Task goal
Keep every line of the data below that has the string "connected" and present those lines.

Document images with source code:
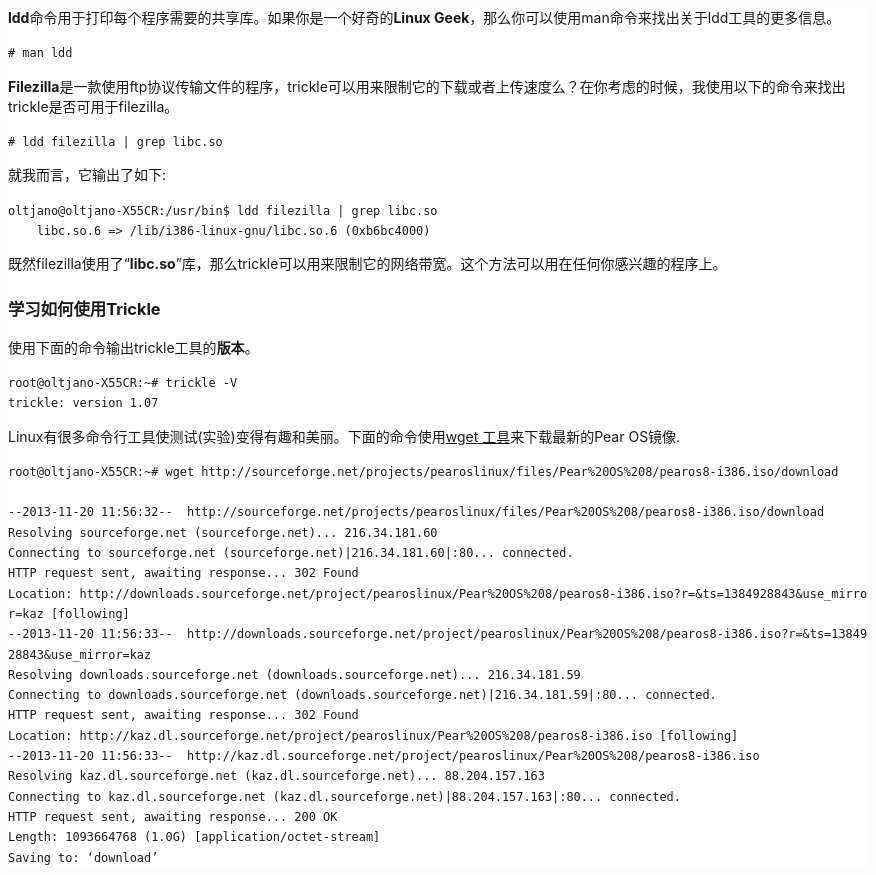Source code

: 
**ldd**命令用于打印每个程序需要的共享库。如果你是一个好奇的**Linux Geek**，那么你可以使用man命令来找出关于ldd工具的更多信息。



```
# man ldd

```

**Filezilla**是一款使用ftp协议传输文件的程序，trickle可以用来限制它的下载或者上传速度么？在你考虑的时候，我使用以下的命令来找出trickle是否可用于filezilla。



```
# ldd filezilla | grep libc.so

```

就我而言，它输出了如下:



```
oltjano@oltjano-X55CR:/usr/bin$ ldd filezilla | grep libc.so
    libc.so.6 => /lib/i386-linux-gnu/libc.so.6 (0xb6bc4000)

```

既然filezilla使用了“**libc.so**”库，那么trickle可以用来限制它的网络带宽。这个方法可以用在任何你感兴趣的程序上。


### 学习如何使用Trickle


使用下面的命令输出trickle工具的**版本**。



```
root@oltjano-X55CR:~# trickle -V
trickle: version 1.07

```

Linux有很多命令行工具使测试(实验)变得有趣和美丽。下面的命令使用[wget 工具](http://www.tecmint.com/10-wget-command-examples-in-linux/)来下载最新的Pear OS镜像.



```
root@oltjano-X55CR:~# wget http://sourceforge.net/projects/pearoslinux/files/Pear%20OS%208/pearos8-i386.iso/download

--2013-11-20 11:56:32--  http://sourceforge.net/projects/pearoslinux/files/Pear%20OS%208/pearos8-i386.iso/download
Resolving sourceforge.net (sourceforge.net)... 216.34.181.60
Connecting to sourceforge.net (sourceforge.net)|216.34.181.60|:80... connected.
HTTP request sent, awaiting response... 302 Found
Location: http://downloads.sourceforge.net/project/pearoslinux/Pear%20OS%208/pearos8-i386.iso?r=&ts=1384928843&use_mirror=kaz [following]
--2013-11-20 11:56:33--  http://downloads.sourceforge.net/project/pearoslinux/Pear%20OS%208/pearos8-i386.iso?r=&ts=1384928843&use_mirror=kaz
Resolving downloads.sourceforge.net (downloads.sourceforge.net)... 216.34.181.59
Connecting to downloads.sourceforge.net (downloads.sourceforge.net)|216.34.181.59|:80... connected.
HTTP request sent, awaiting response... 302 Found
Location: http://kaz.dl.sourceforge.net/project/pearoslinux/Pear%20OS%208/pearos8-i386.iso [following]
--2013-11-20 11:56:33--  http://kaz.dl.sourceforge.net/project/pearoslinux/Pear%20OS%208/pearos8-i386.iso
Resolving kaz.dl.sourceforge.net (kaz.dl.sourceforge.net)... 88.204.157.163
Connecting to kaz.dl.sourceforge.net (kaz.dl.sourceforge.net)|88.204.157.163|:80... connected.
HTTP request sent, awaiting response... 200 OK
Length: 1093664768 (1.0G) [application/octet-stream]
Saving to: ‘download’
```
* * *
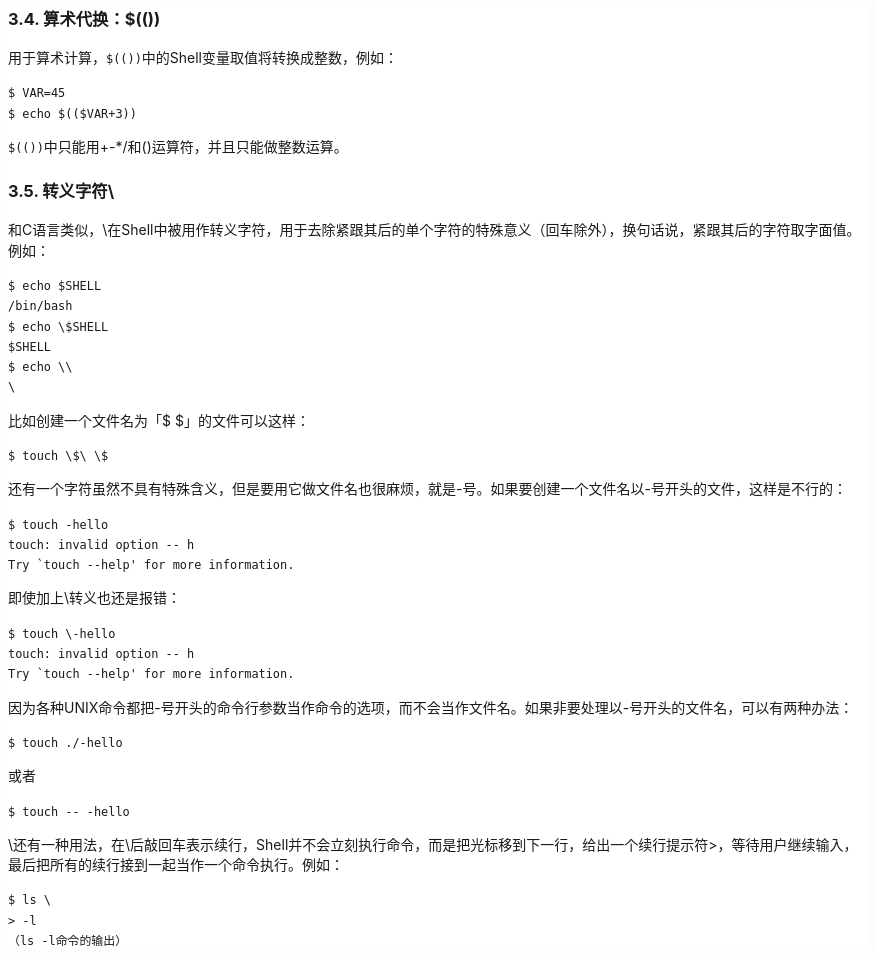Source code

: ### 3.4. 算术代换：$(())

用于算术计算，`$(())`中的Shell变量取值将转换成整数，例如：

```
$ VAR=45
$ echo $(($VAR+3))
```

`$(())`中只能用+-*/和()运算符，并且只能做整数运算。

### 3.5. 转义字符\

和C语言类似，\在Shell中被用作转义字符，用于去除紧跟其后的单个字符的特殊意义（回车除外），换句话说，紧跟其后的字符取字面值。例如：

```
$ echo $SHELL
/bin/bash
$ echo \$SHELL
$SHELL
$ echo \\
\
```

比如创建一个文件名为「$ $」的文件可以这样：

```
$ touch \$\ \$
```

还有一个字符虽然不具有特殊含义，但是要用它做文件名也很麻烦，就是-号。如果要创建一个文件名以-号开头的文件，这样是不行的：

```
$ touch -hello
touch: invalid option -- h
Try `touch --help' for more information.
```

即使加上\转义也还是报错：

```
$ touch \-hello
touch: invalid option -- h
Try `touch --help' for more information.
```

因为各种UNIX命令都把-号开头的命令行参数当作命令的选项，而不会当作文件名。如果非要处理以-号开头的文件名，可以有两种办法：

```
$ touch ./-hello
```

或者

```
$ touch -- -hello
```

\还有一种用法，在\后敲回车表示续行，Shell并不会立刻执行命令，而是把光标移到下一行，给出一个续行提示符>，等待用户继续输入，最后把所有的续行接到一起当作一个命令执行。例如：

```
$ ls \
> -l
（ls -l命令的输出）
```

Written solution
Connecting to sourceforge.net (sourceforge.net)|216.34.181.60|:80... connected.
Connecting to downloads.sourceforge.net (downloads.sourceforge.net)|216.34.181.59|:80... connected.
Connecting to kaz.dl.sourceforge.net (kaz.dl.sourceforge.net)|88.204.157.163|:80... connected.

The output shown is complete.